Custom Scaling: Scale on Queue Depth

If your LLM service processes jobs from an Azure Service Bus queue:

Bash

az containerapp update \
  --name pharmabot-worker \
  --resource-group pharmabot-rg \
  --min-replicas 0 \
  --max-replicas 20 \
  --scale-rule-name queue-rule \
  --scale-rule-type azure-servicebus \
  --scale-rule-metadata queueName=pharmabot-jobs \
                         queueLength=5 \
                         namespace=pharmabot-servicebus \
  --scale-rule-auth trigger=servicebus-connection \
                     secretRef=servicebus-conn

queueLength=5: Add a replica for every 5 messages in the queue. 100 messages → 20 replicas.

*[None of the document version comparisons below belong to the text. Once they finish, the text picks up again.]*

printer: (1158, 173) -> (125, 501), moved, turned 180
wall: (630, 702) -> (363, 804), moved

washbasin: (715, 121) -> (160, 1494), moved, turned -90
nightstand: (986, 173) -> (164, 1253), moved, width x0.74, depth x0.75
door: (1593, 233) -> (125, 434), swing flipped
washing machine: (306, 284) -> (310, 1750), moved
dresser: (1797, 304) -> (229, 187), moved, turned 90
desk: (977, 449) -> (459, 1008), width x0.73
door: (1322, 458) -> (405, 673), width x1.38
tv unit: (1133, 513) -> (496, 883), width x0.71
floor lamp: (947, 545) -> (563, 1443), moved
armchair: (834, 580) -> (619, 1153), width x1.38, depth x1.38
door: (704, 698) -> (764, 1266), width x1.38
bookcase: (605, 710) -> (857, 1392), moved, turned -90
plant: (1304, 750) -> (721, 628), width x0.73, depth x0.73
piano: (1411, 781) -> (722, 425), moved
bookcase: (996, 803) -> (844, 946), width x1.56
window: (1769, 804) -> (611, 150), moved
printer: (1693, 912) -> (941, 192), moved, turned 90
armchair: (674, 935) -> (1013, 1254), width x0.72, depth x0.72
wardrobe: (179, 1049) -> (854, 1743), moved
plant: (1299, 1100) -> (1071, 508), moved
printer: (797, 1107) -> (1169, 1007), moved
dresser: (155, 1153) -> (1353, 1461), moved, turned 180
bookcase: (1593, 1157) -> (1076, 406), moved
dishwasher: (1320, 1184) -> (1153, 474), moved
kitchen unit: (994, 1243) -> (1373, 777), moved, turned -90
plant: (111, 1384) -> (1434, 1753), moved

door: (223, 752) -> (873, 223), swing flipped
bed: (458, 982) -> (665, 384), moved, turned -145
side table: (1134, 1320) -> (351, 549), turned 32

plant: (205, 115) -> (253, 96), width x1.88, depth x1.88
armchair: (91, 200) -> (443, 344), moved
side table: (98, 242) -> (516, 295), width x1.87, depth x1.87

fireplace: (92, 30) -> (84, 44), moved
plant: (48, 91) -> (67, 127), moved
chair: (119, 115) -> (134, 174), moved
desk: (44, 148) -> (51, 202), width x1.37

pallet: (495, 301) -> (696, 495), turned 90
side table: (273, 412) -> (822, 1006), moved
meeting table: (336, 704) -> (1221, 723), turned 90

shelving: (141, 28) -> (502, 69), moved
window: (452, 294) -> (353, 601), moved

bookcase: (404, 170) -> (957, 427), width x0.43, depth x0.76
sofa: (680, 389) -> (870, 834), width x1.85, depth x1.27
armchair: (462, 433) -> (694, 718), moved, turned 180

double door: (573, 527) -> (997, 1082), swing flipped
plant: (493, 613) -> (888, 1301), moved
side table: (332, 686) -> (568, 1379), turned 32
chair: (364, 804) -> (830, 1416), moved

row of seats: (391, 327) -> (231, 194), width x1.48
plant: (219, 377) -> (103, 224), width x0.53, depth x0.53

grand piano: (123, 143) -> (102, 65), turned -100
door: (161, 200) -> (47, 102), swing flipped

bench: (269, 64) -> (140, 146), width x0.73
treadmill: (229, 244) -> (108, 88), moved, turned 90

Scaling in a Container App YAML

You can also define scaling in a containerapp.yaml file (better for GitOps):

YAML

properties:
  template:
    scale:
      minReplicas: 1
      maxReplicas: 10
      rules:
        - name: http-rule
          http:
            metadata:
              concurrentRequests: "10"
        - name: cpu-rule
          custom:
            type: cpu
            metadata:
              type: Utilization
              value: "70"  # Scale up if CPU over 70%

Deploy:

Bash

az containerapp update \
  --name pharmabot \
  --resource-group pharmabot-rg \
  --yaml containerapp.yaml

Understanding Scale-Down Cooldown

By default, Container Apps waits 5 minutes of idle before scaling down. Tune this to avoid flapping:

YAML

scale:
  minReplicas: 1
  maxReplicas: 10
  cooldownPeriod: 300  # 5 minutes before scaling down
  pollingInterval: 30  # check every 30 seconds

LLM-specific consideration: LLM requests can be slow (30s+). A scale-down during a long inference request would kill it mid-stream. The cooldown ensures the replica stays alive until requests finish.

Cost Impact of Scale to Zero

Example: pharmabot staging environment, 2 vCPU / 4GB RAM

| Config | Monthly cost | |---|---| | Always 1 replica running | ~$45/month | | Scale to zero, 2h/day active | ~$3/month | | Scale to zero, 8h/day active | ~$11/month |

For 5 staging environments across a team, scale-to-zero saves ~$200/month.

Monitoring Scaling Events

KUSTO

// View scaling events in Log Analytics
ContainerAppSystemLogs_CL
| where Reason_s in ("ScalingReplicaAdded", "ScalingReplicaRemoved")
| where TimeGenerated > ago(24h)
| project TimeGenerated, Reason_s, Count_d, ContainerApp_s
| order by TimeGenerated desc

Checkpoint

Check your current scaling configuration:

Bash

az containerapp show \
  --name pharmabot \
  --resource-group pharmabot-rg \
  --query "properties.template.scale" \
  -o yaml

Expected output for production:

YAML

minReplicas: 1
maxReplicas: 10
rules:
  - name: http-rule
    http:
      metadata:
        concurrentRequests: '10'

Then run a load test to verify it scales:

Bash

# Install hey (HTTP load tester)
hey -n 1000 -c 50 http://pharmabot.example.com/api/chat -m POST -H "Content-Type: application/json" -d '{"message":"test"}'

Watch the replica count increase in the Azure Portal while the load test runs.